SOURCE DATA below:
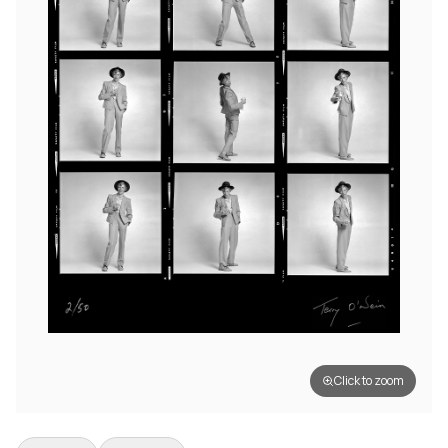
Click to zoom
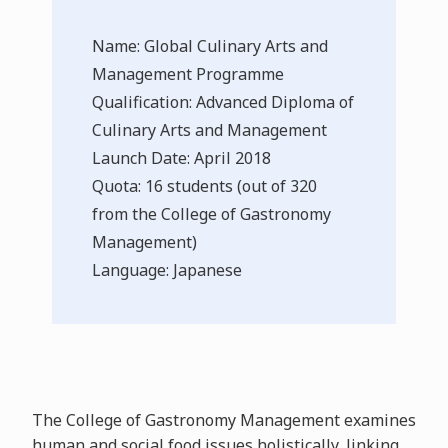
Name: Global Culinary Arts and
Management Programme
Qualification: Advanced Diploma of
Culinary Arts and Management
Launch Date: April 2018
Quota: 16 students (out of 320
from the College of Gastronomy
Management)
Language: Japanese
The College of Gastronomy Management examines
human and social food issues holistically, linking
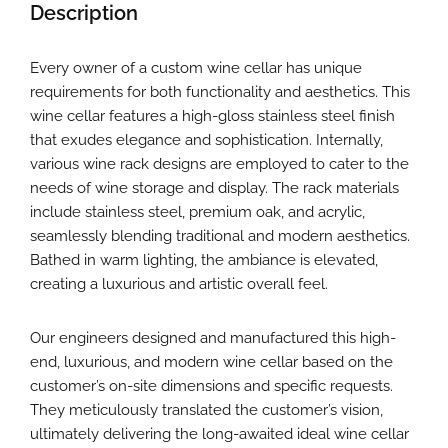
Description
Every owner of a custom wine cellar has unique
requirements for both functionality and aesthetics. This
wine cellar features a high-gloss stainless steel finish
that exudes elegance and sophistication. Internally,
various wine rack designs are employed to cater to the
needs of wine storage and display. The rack materials
include stainless steel, premium oak, and acrylic,
seamlessly blending traditional and modern aesthetics.
Bathed in warm lighting, the ambiance is elevated,
creating a luxurious and artistic overall feel.
Our engineers designed and manufactured this high-
end, luxurious, and modern wine cellar based on the
customer’s on-site dimensions and specific requests.
They meticulously translated the customer’s vision,
ultimately delivering the long-awaited ideal wine cellar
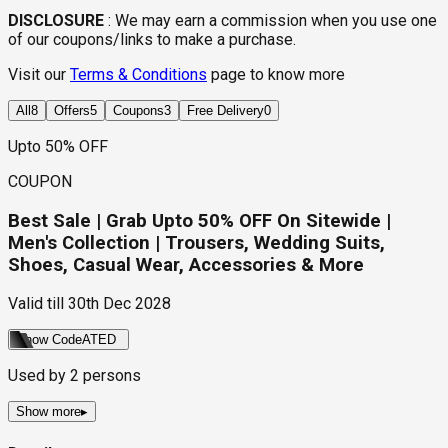
DISCLOSURE
:
We may earn a commission when you use one
of our coupons/links to make a purchase.
Visit our
Terms & Conditions
page to know more
All
8
Offers
5
Coupons
3
Free Delivery
0
Upto 50% OFF
COUPON
Best Sale | Grab Upto 50% OFF On Sitewide |
Men's Collection | Trousers, Wedding Suits,
Shoes, Casual Wear, Accessories & More
Valid till
30th Dec 2028
Show Code
ATED
Used by
2
persons
Show more
▸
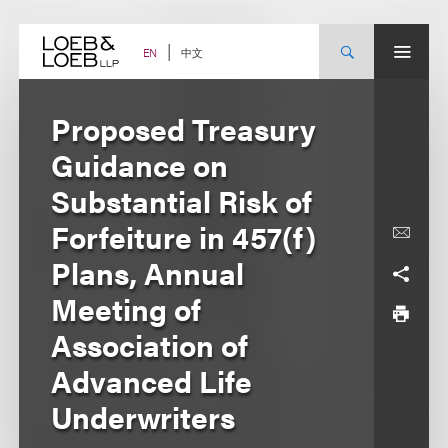
Skip
to
content
中文
EN
Proposed Treasury
Guidance on
Substantial Risk of
Forfeiture in 457(f)
Plans, Annual
Meeting of
Association of
Advanced Life
Underwriters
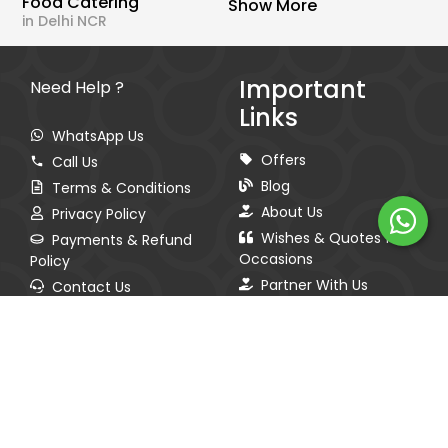
Food Catering
Show More
in Delhi NCR
Important
Need Help ?
Links
WhatsApp Us
Offers
Call Us
Blog
Terms & Conditions
About Us
Privacy Policy
Wishes & Quotes for
Payments & Refund
Occasions
Policy
Partner With Us
Contact Us
Sitemap
Spread The Love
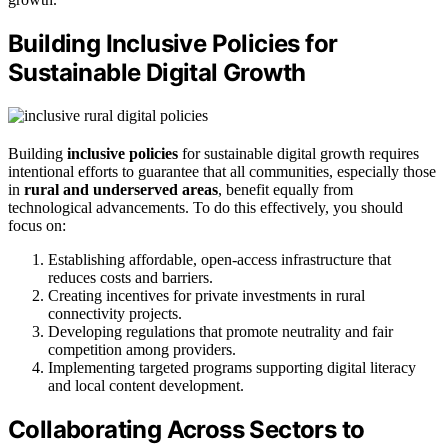
Building Inclusive Policies for
Sustainable Digital Growth
Building
inclusive policies
for sustainable digital growth requires
intentional efforts to guarantee that all communities, especially those
in
rural and underserved areas
, benefit equally from
technological advancements. To do this effectively, you should
focus on:
Establishing affordable, open-access infrastructure that
reduces costs and barriers.
Creating incentives for private investments in rural
connectivity projects.
Developing regulations that promote neutrality and fair
competition among providers.
Implementing targeted programs supporting digital literacy
and local content development.
Collaborating Across Sectors to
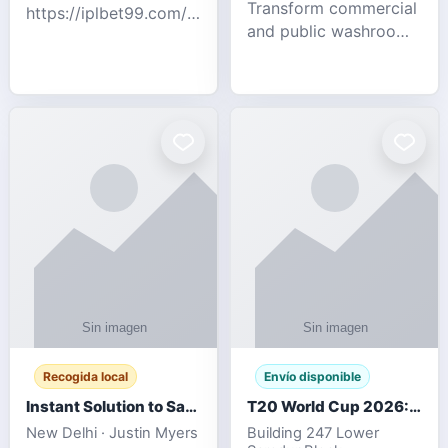
Transform commercial
https://iplbet99.com/partners/diamondexchange.html
and public washrooms
Contact no:-
with advanced water-
15559480578 Catch
saving solutions built
the live updates and
for hygiene, durability,
the sort of ongoing
and sustainability. Our
commentary for Guj
eco-friendly uri
Recogida local
Envío disponible
Instant Solution to Save MSG Emails into PST Archive
T20 World Cup 2026: How Digital Cricket
New Delhi · Justin Myers
Building 247 Lower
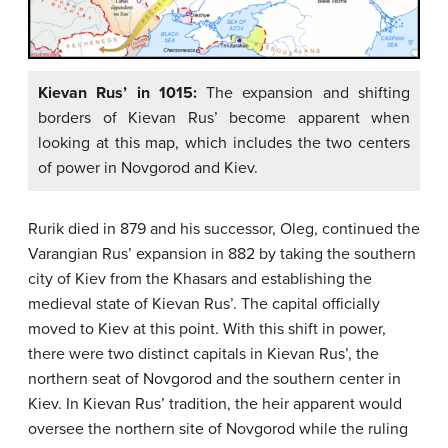
Kievan Rus’ in 1015:
The expansion and shifting
borders of Kievan Rus’ become apparent when
looking at this map, which includes the two centers
of power in Novgorod and Kiev.
Rurik died in 879 and his successor, Oleg, continued the
Varangian Rus’ expansion in 882 by taking the southern
city of Kiev from the Khasars and establishing the
medieval state of Kievan Rus’. The capital officially
moved to Kiev at this point. With this shift in power,
there were two distinct capitals in Kievan Rus’, the
northern seat of Novgorod and the southern center in
Kiev. In Kievan Rus’ tradition, the heir apparent would
oversee the northern site of Novgorod while the ruling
End of SOURCE DATA.
● **DIRECTIVE**
With pictures excluded, reproduce exactly the lines above from the one containing "Spread The Love" down to the one containing "saving solutions built", those two included.

● **RESULT OF THE TASK**
Spread The Love
Building Inclusive Policies for
Sustainable Digital Growth
Building
inclusive policies
for sustainable digital growth requires
intentional efforts to guarantee that all communities, especially those
in
rural and underserved areas
, benefit equally from
technological advancements. To do this effectively, you should
focus on:
Establishing affordable, open-access infrastructure that
reduces costs and barriers.
Creating incentives for private investments in rural
connectivity projects.
Developing regulations that promote neutrality and fair
competition among providers.
Implementing targeted programs supporting digital literacy
and local content development.
Collaborating Across Sectors to
Transform commercial
https://iplbet99.com/partners/diamondexchange.html
and public washrooms
Contact no:-
with advanced water-
15559480578 Catch
saving solutions built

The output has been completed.